Interessant ist aber, dass Moskau gezielt immer wieder Rechtshilfeersuchen gestellt haben könnte, um selbst ein Ersuchen um Klarstellung gegen Deutschland zu stellen. Medusa weist in diesem Zusammenhang darauf hin, dass die Ständige Vertretung Russlands bei der OPCW am 23. September offiziell nach Artikel IX Absatz 2 des Chemiewaffenabkommens Deutschland aufgefordert hatte, Testergebnisse, Biomaterialien und andere klinische Proben des russischen Bürgers zur Verfügung zu stellen. Weiter heißt es:
Nach dem Übereinkommen ist die deutsche Seite verpflichtet, innerhalb von zehn Tagen auf unsere Aufforderung zu antworten. Je nach Inhalt werden wir auf der Grundlage der im Übereinkommen festgelegten Möglichkeiten über die nächsten Schritte entscheiden. Wir rechnen auch damit, dass alle Mitglieder der OPCW, vor allem Deutschland, Frankreich und Schweden, ihren Verpflichtungen zur Rechtshilfe gemäß Artikel VII Absatz 2 der CWC bedingungslos nachkommen.

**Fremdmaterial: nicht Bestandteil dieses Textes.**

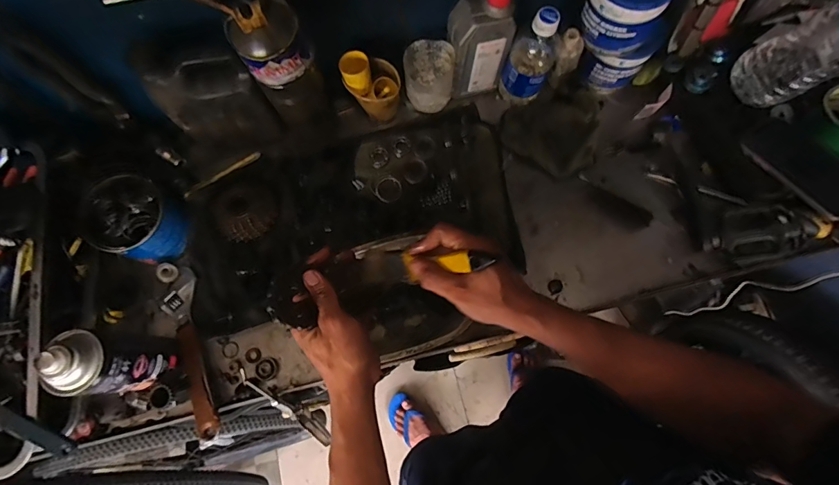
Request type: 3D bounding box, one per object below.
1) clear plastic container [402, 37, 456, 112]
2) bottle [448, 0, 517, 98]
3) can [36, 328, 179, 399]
[{"bbox_3d":[0.014,-0.238,0.618,0.068,0.090,0.063,0,74,1],"label":"clear plastic container"},{"bbox_3d":[0.084,-0.277,0.588,0.081,0.172,0.049,-11,74,-2],"label":"bottle"},{"bbox_3d":[-0.337,0.134,0.473,0.053,0.185,0.063,-2,74,0],"label":"can"}]

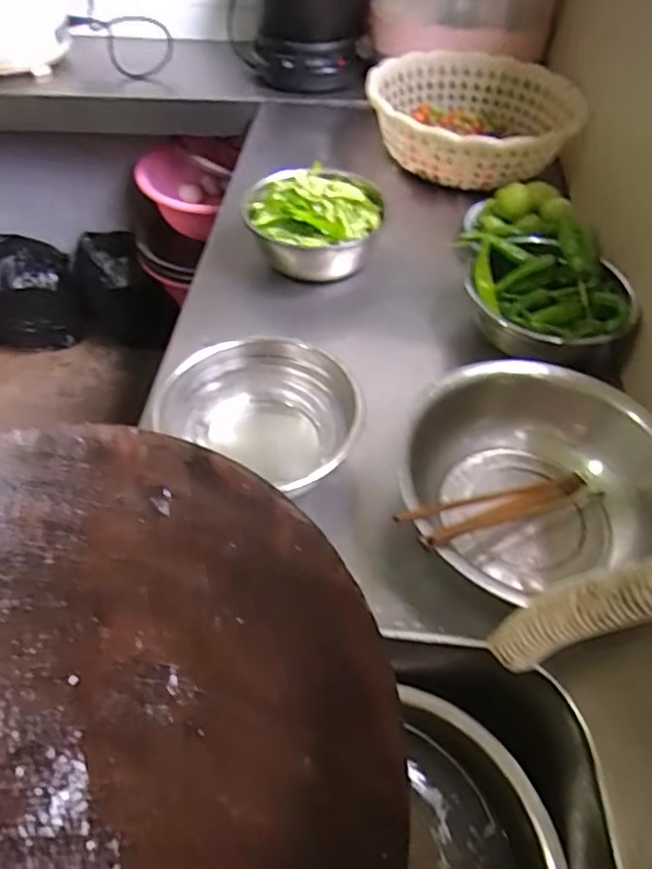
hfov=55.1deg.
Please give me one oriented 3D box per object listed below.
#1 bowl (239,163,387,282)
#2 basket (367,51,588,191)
[{"bbox_3d":[-0.016,-0.272,0.831,0.164,0.111,0.151,1,49,-1],"label":"bowl"},{"bbox_3d":[0.239,-0.509,1.017,0.336,0.094,0.321,0,49,-2],"label":"basket"}]

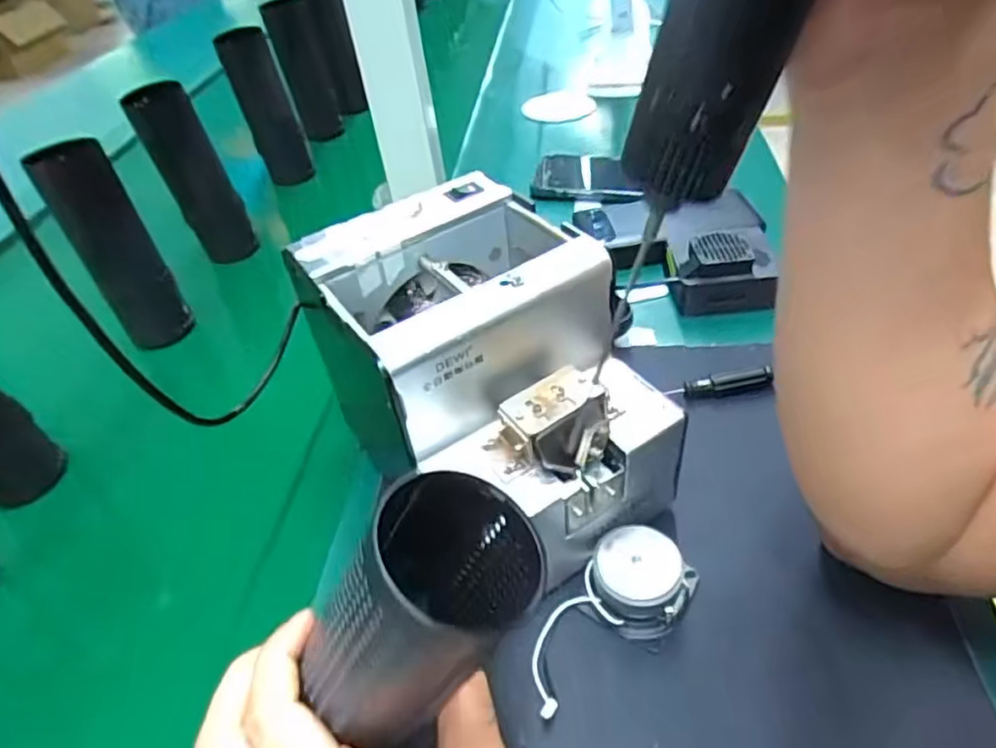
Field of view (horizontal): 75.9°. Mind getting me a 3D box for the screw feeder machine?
[{"bbox_3d":[-0.005,0.007,0.351,0.126,0.151,0.169,-24,44,-19],"label":"screw feeder machine"}]

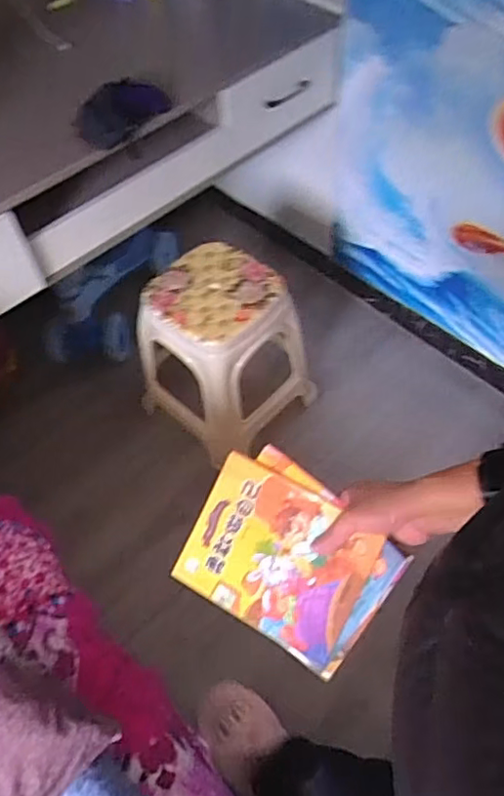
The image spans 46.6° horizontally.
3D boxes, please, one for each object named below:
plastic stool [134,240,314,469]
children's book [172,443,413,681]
[{"bbox_3d":[-0.074,-0.115,1.489,0.338,0.418,0.341,37,65,25],"label":"plastic stool"},{"bbox_3d":[0.036,0.167,0.623,0.211,0.012,0.171,30,91,18],"label":"children's book"}]

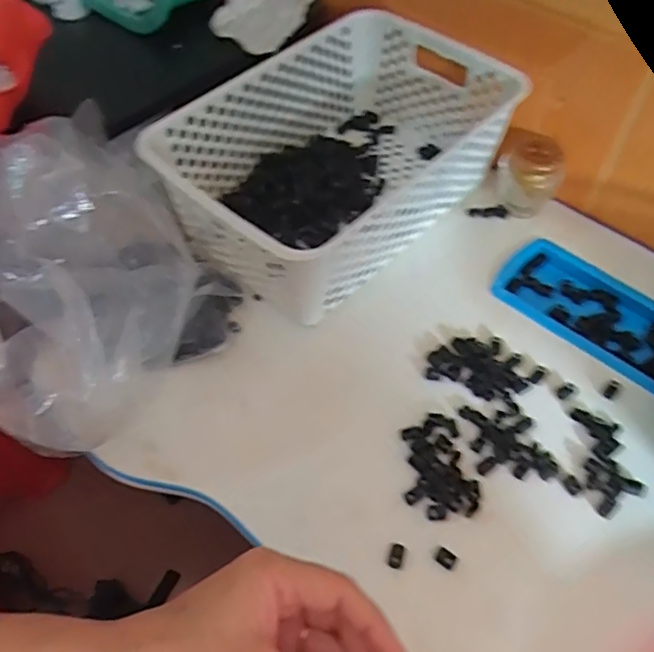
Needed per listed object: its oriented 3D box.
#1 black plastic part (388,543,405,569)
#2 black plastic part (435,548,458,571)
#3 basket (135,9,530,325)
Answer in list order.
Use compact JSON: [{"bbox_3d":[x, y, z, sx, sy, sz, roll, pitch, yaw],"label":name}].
[{"bbox_3d":[0.047,0.154,0.390,0.009,0.004,0.015,13,57,10],"label":"black plastic part"},{"bbox_3d":[0.081,0.158,0.396,0.014,0.004,0.011,32,62,21],"label":"black plastic part"},{"bbox_3d":[0.014,-0.163,0.545,0.210,0.106,0.324,35,63,23],"label":"basket"}]

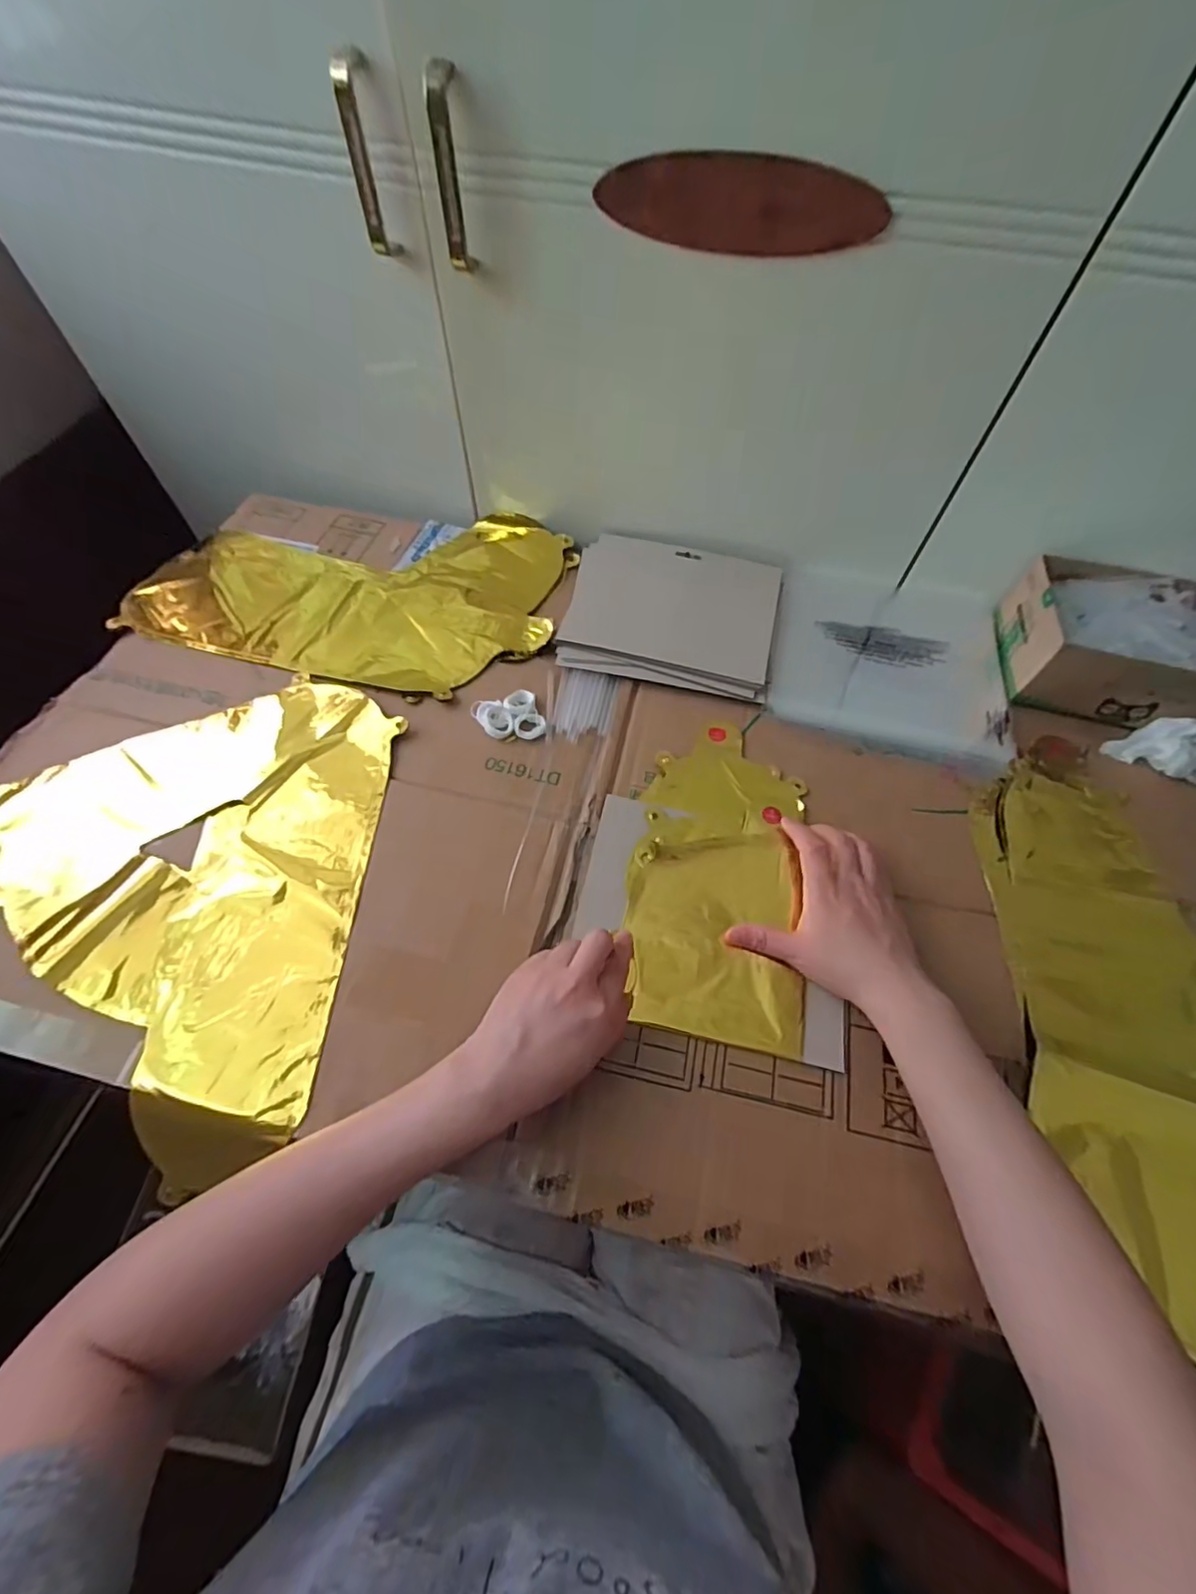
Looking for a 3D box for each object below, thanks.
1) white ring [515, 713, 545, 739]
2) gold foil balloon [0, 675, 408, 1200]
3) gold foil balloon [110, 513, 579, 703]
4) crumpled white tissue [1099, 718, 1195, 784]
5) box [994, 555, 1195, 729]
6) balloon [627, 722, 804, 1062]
[{"bbox_3d":[-0.058,-0.060,0.496,0.025,0.008,0.021,7,61,2],"label":"white ring"},{"bbox_3d":[-0.347,0.052,0.424,0.355,0.010,0.345,6,61,1],"label":"gold foil balloon"},{"bbox_3d":[-0.241,-0.214,0.589,0.397,0.024,0.258,9,61,3],"label":"gold foil balloon"},{"bbox_3d":[0.491,-0.044,0.500,0.084,0.030,0.049,17,62,7],"label":"crumpled white tissue"},{"bbox_3d":[0.477,-0.135,0.525,0.187,0.069,0.133,15,62,6],"label":"box"},{"bbox_3d":[0.091,0.050,0.443,0.126,0.018,0.251,7,62,2],"label":"balloon"}]

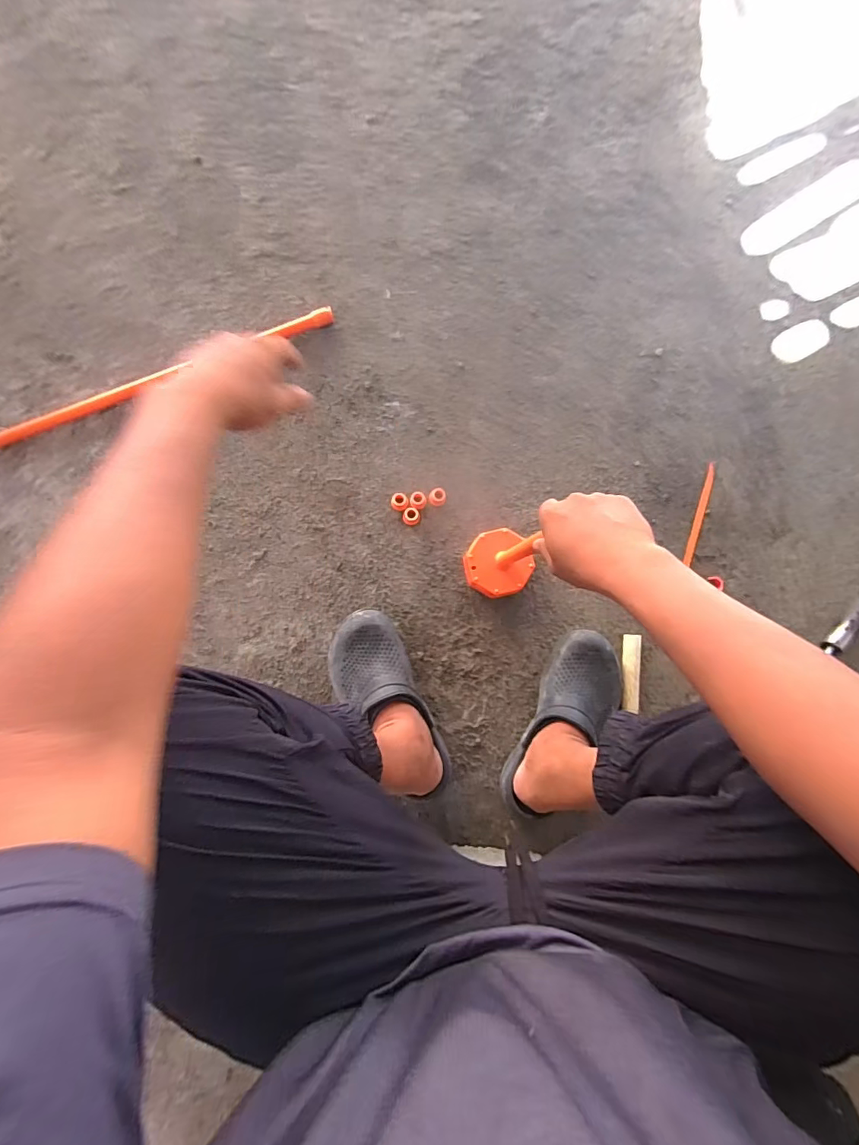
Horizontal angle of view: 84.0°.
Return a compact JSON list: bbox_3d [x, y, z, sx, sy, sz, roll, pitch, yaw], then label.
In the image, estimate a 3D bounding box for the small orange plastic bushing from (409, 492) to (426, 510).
[{"bbox_3d":[-0.018,-0.115,0.764,0.026,0.017,0.027,0,85,0],"label":"small orange plastic bushing"}]

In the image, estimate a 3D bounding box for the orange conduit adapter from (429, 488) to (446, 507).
[{"bbox_3d":[0.013,-0.120,0.764,0.027,0.017,0.027,0,85,0],"label":"orange conduit adapter"}]

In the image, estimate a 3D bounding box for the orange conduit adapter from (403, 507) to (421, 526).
[{"bbox_3d":[-0.029,-0.089,0.768,0.028,0.018,0.027,0,85,0],"label":"orange conduit adapter"}]

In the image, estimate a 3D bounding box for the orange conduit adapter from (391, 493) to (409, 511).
[{"bbox_3d":[-0.048,-0.114,0.769,0.028,0.019,0.028,0,85,0],"label":"orange conduit adapter"}]

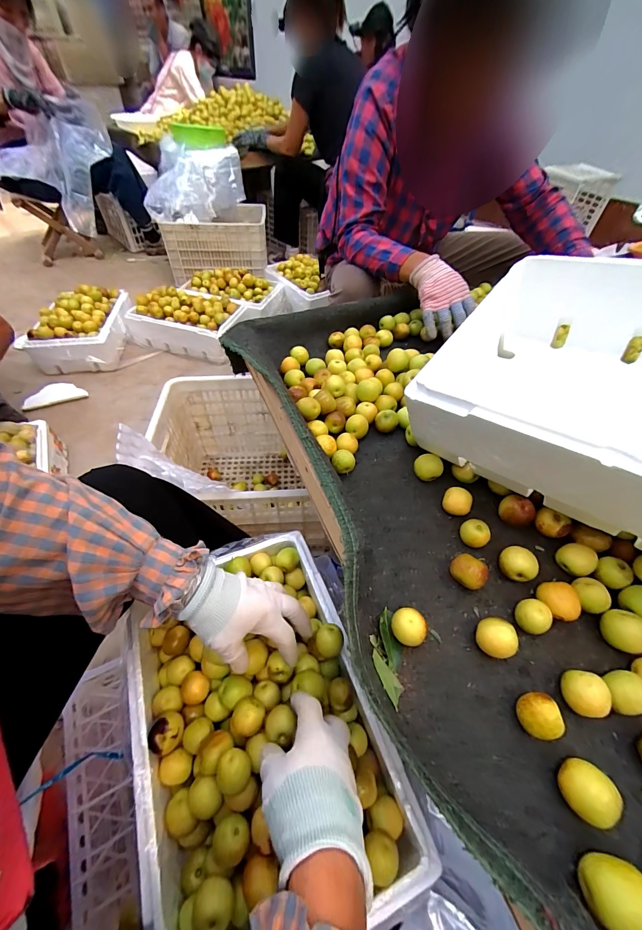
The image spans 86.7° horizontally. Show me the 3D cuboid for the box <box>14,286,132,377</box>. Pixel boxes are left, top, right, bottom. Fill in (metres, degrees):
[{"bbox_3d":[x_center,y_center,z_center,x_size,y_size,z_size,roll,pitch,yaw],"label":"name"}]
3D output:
[{"bbox_3d":[-0.881,-0.517,1.288,0.314,0.140,0.370,-1,50,-4],"label":"box"}]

Die Frist ist ausgelaufen. Russland könnte jetzt damit drohen zu versuchen, eine Klärung zu beantragen. Dazu müssten sich die Betroffenen zunächst austauschen, das weitere Verfahren ist recht kompliziert. Es kann der Exekutivrat zur Klarstellung ersucht werden, danach eine außerordentliche Tagung einberufen werden. Russland könnte aber auch direkt eine Verdachtsinspektion verlangen, was allerdings noch nie vorgekommen ist und einen Affront darstellen würde. Aber es könnte das Mittel der Wahl Russlands sein, die deutsche Regierung, die ebenfalls Kurs auf eine Konfrontation genommen hat, aber sich hinter der EU versteckt, zum Einlenken zu bringen.